Rolling Stones: 50 Jahre Sex, Drugs and Rock’n’Roll
Die Rolling Stones rocken seit einem halben Jahrhundert, und ihr Hit „I can’t get no satisfaction“ ist immer noch nicht peinlich.
London. Beatles oder Stones? Diese Frage hat Generationen bewegt. Soundtüftler oder Rebellen, „Michelle“ oder „Satisfaction“? Heute ist die Frage Geschichte; die Beatles sind Legende. Die Stones sind immer noch Sex and Drugs and Rock’n’Roll. Und wer seit fast 50 Jahren ungestraft „I can’t get no satisfaction“ singen darf, kann nur eins sein: die beste Live-Band der Welt.
Der 12. Juli 1962 soll die Geburtsstunde der rollenden Steine gewesen sein. An dem Tag gaben sie ihr erstes Konzert im Londoner Marquee-Club. Deshalb ist am Donnerstag der Tag eines Jubiläums, das man früher für unmöglich gehalten hätte: Eine Rockband wird 50.
Dabei galt in den 1960er Jahren „Trau keinem über 30“. Das Lebensmotto hieß „live fast, die young“ (lebe schnell, sterbe früh). Jimi Hendrix und Janis Joplin waren die bekanntesten Opfer. Als Brian Jones unter nie restlos aufgeklärten Umständen 1969 tot in einem Swimming-Pool aufgefunden wurde, war das für viele Fans auch das Ende der Stones. Jones galt als der musikalische Kopf der Band, und mit Nachfolger Mick Taylor ging es definitiv bergab, wenn auch mit ihm die vielleicht beste Stones-Platte, „Exile on main street“, aufgenommen wurde.
Drogen- und Alkoholexzesse brachten die Stones fortwährend in die Schlagzeilen. Entziehungskuren waren an der Tagesordnung. Niemand hätte damals geglaubt, dass Keith Richards älter als 30 Jahre werden kann. Aber schon damals, Anfang der 70er, wurden Jagger/Richards zu Stehaufmännchen. Beide waren auf ihre Art Lieblinge der High Society. Mick Jagger, selbst eher Gentleman, liebte Pomp und Glamour, Richards zog als böser Junge den Jet Set an, zeigte sich zornig, giftete den Geldadel an — und warf mit Geld nur so um sich.
Rio Reiser hat einmal gesungen, „Geld macht nicht glücklich, es beruhigt nur die Nerven, doch man muss es schon besitzen, ums zum Fenster rauszuwerfen“. Dem folgen Jagger/Richards bis heute. Sie haben die Stones zu einer beispiellosen Geldmaschine gemacht. Lachen sich über Firmenchefs halbtot, die tausende von Dollars ausgeben, um vor einer Show für eine halbe Minute einen großen Raum hinter der Bühne mit der Band teilen zu dürfen.
Immerhin kam mit Ron Wood für den glücklosen Mick Taylor der Spaß zu den rollenden Steinen zurück. Klarer Rock’n’Roll, entstanden aus den Wurzeln des Blues, keine Experimente, kein Schnick-Schnack. Das gilt heute noch, auch wenn zwischenzeitlich mit Bill Wyman ein Urgestein die Band verließ — weil es ihm zu viel Rummel war.

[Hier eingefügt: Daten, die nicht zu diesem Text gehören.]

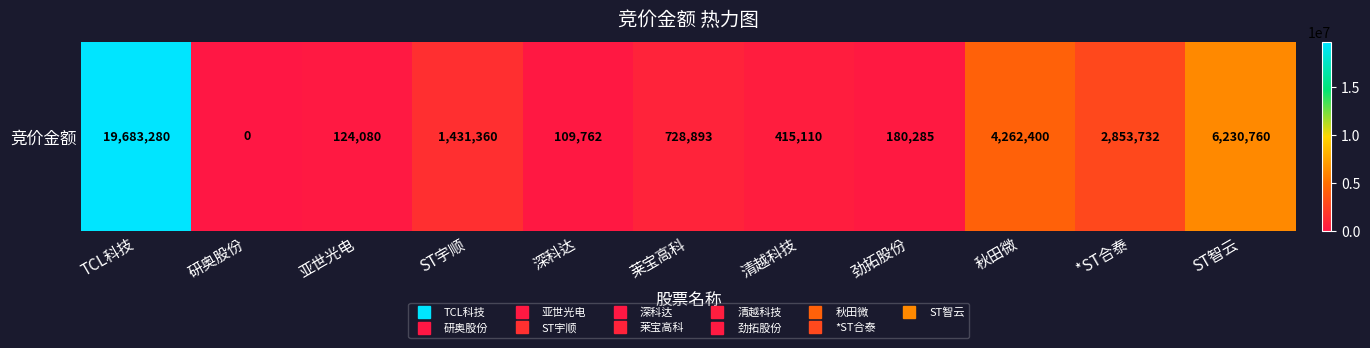

What is the change in value from 亚世光电 to ST智云?

+6106680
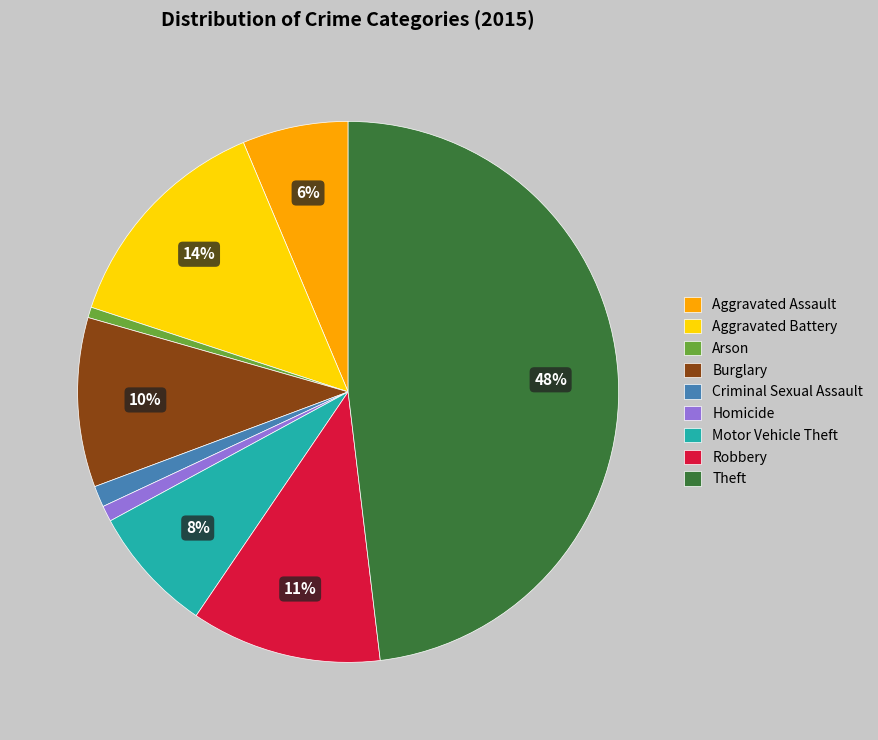

Which has a higher value, Theft or Burglary?

Theft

Seitdem gibt es nur noch vier echte Stones. Hinter dem Schlagzeug sitzt wie eh und je Charlie Watts. Manchmal glaubt man, er habe sich dort 50 Jahre lang gar nicht wegbewegt. Er ist der ruhende Pol in dieser Rockmaschine. Über 70 ist er jetzt und kann fast goldene Hochzeit feiern. Eigentlich spielt er auch lieber Jazz. Und offiziell ist er der Grund, warum heute und überhaupt in diesem Jahr kein großes Jubiläums-Spektakel ansteht. Denn Charlie Watts spielte sein erstes Konzert mit den Stones am 15. Januar in einem Pub bei London. Deshalb soll es erst 2013 Konzerte zum Fünfzigjährigen geben.
Es könnte natürlich auch sein, dass die angeschlagene Gesundheit von Keith Richards derzeit eine Tour nicht zulässt. Aber über so etwas spricht man nicht im Stones-Zirkus, in dem die Whiskyflasche in der Hand immer noch das Wahrzeichen ist — auch wenn nur Tee drin ist. Wenn die Stones auf Tour gehen, muss das eine geölte Musik-Maschine sein. Und zuvor muss die Spannung ins schier Unerträgliche gesteigert werden. Jagger/Richards arbeiten gerade daran. Es könne gut sein, streuen sie, dass bei der Jubiläumstour Bill Wyman wieder mit an Bord sei. Das wäre dann nach 50 Jahren ein wirklich würdiger Abschied — „Satisfaction“ für die große Stones-Familie.